One close friend, who attended primary school with Mr Williams, said: ‘Gareth was a super, super brain. Beyond intelligent, a very, very clever guy.

‘He was hand-picked while at Cambridge by the services, they want the cream of the crop and he certainly was that.

‘It was common knowledge that he worked at GCHQ, but any notion that he led a James Bond style lifestyle is rubbish.

‘Those kind of people have to be able to blend in, but Gareth wasn’t like that, he was very different.

‘He was introverted and found it difficult to make friends, but he was a lovely, lovely bloke. It is such a tragic waste of such a talented life.’

The dead man’s parents, Ian, an engineer at Wylfa power station, and mother Ellen, who worked in education, were on holiday in America celebrating their joint 50th birthdays when news of their son’s death broke.Last night they were said to be ‘devastated’.

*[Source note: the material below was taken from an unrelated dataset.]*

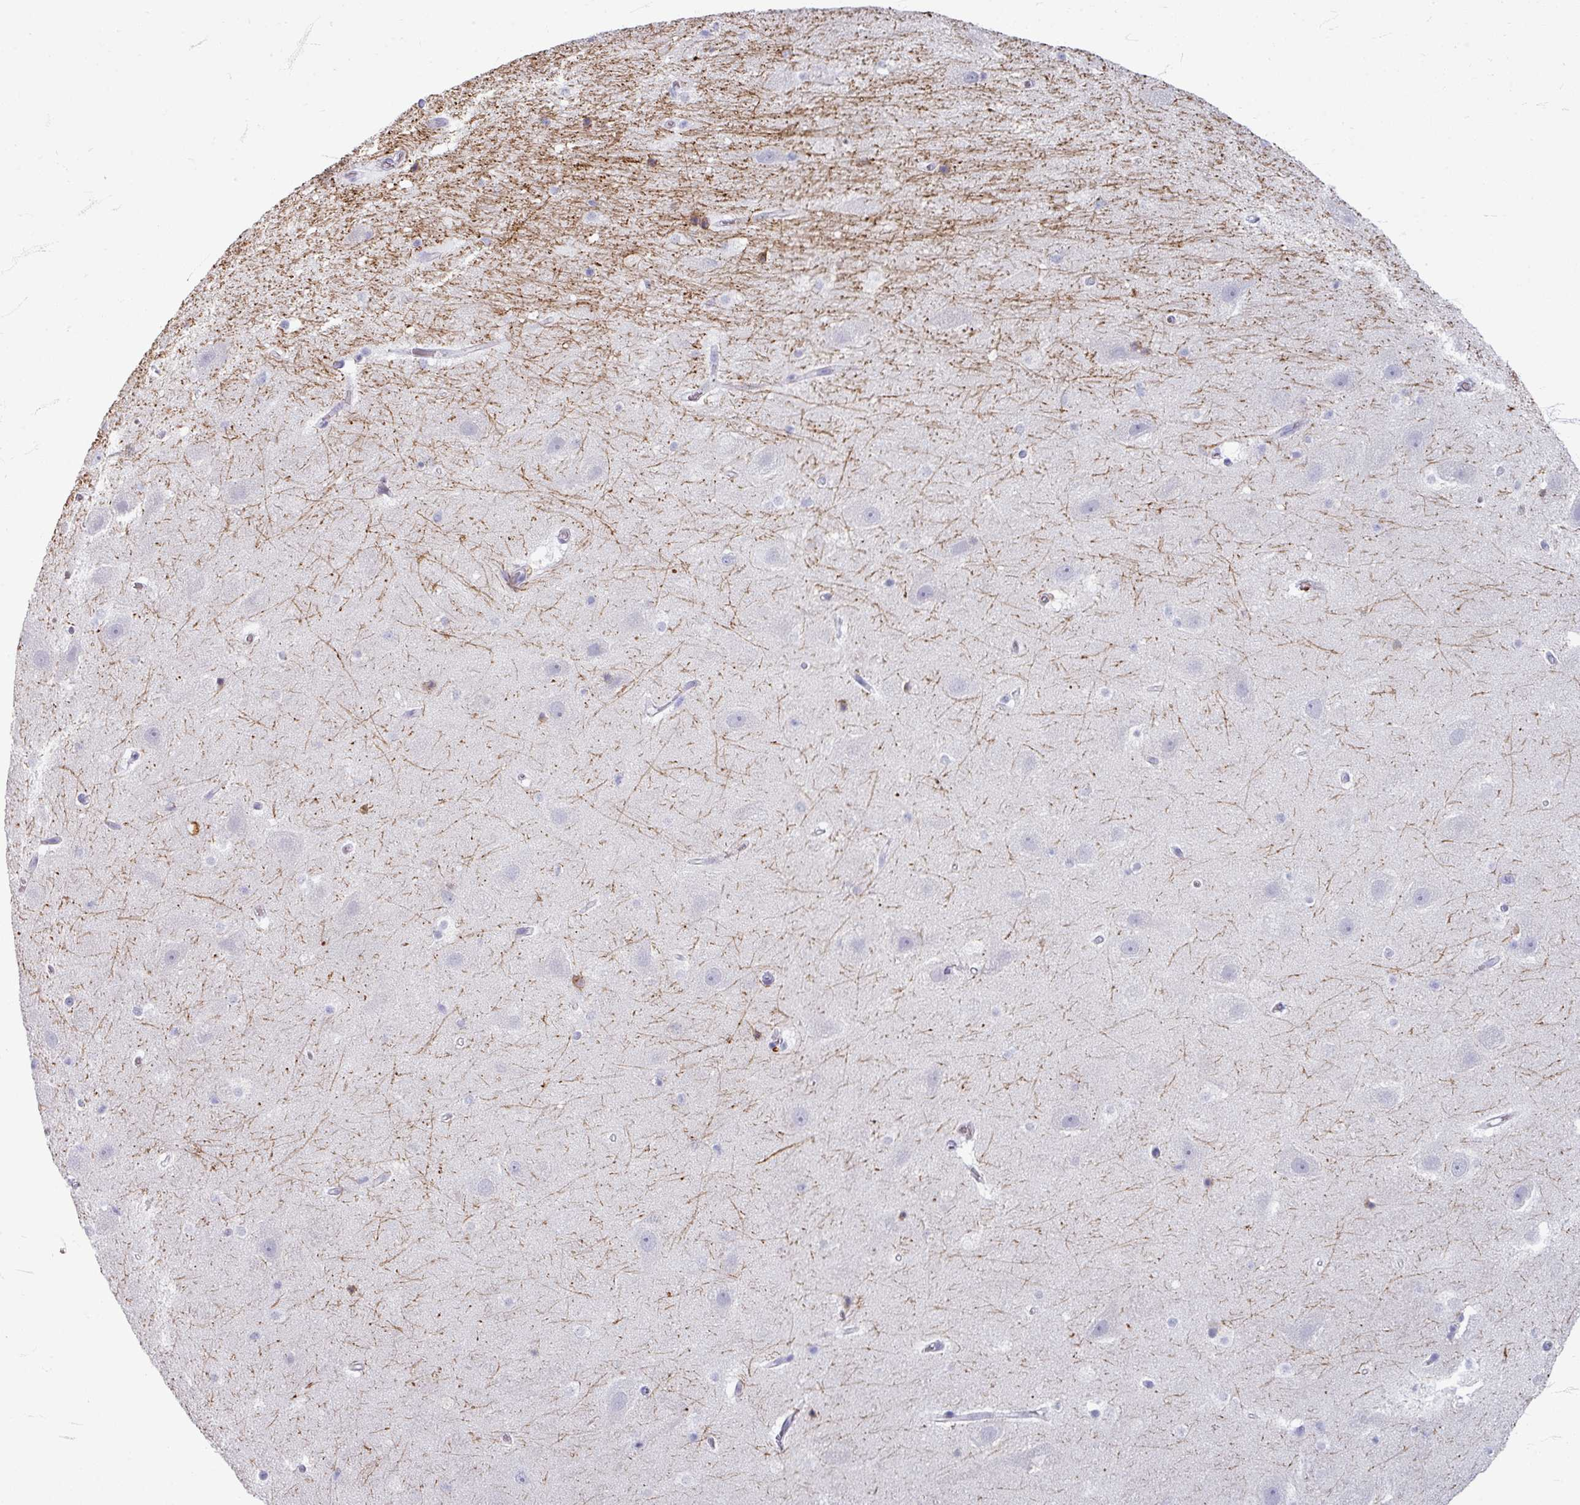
{"staining": {"intensity": "negative", "quantity": "none", "location": "none"}, "tissue": "hippocampus", "cell_type": "Glial cells", "image_type": "normal", "snomed": [{"axis": "morphology", "description": "Normal tissue, NOS"}, {"axis": "topography", "description": "Hippocampus"}], "caption": "IHC micrograph of unremarkable hippocampus: human hippocampus stained with DAB (3,3'-diaminobenzidine) reveals no significant protein expression in glial cells.", "gene": "ZNF878", "patient": {"sex": "male", "age": 37}}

Another former school friend, Dylan Parry, 34, said he was ‘dumfounded’ by the murder.

‘Gareth was the last person I would have believed would be involved in the murkier elements of life,’ said Mr Parry, of Holyhead. ‘He really was about as far from a James Bond figure as it’s possible to imagine.

‘Gareth was introverted and socially awkward. He wasn’t dashing or cavalier or a charmer, although he was extremely nice in a quiet way.

‘There has been a lot of speculation about his sexuality, but he was so introverted as to be asexual.‘

He wasn’t able to form relationships because he was so obsessed with his maths studies.

‘We nicknamed him the maths genius because he was so clever. He was so naive, he was someone people could easily take advantage of.

‘I wouldn’t have thought he was a very good judge of character and it’s possible he got to know someone who wasn’t very safe. He was so innocent.’